WRITTEN TASK:
Report every line in the items below that contains the word "median".
====== RECORDS ======
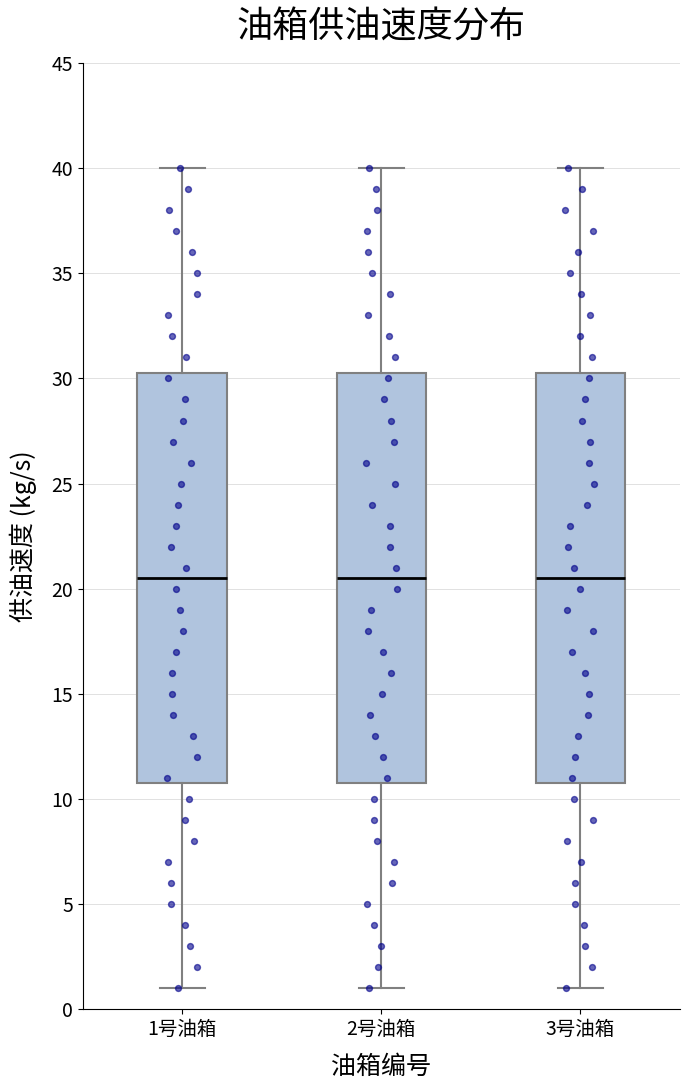

Reading left to right, transcribe this box plot: for each box, give where its median line is, the range the box spans, and where its two whiskers end, as read against the y-axis. The values are not printed on the chart, so give them approximately, as read against the axis.

1号油箱: median 20.5, box 11.0 to 30.5, whiskers 1.0 to 40.0
2号油箱: median 20.5, box 11.0 to 30.5, whiskers 1.0 to 40.0
3号油箱: median 20.5, box 11.0 to 30.5, whiskers 1.0 to 40.0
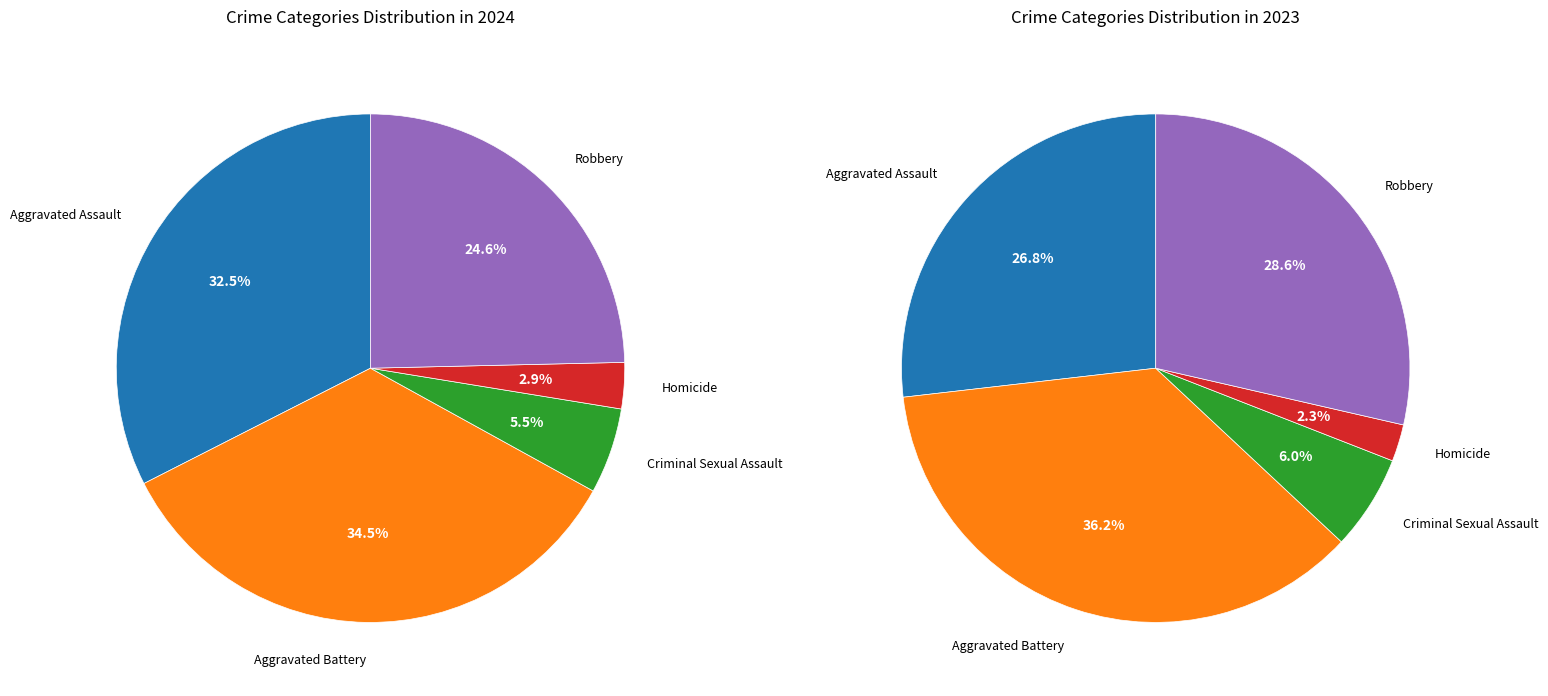

Which category has the biggest portion of the pie?

Aggravated Battery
======
EXERCISE SOLUTION:
Reading left to right, transcribe this box plot: for each box, give where its median line is, the range the box spans, and where its two whiskers end, as read against the y-axis. The values are not printed on the chart, so give them approximately, as read against the axis.
1号油箱: median 20.5, box 11.0 to 30.5, whiskers 1.0 to 40.0
2号油箱: median 20.5, box 11.0 to 30.5, whiskers 1.0 to 40.0
3号油箱: median 20.5, box 11.0 to 30.5, whiskers 1.0 to 40.0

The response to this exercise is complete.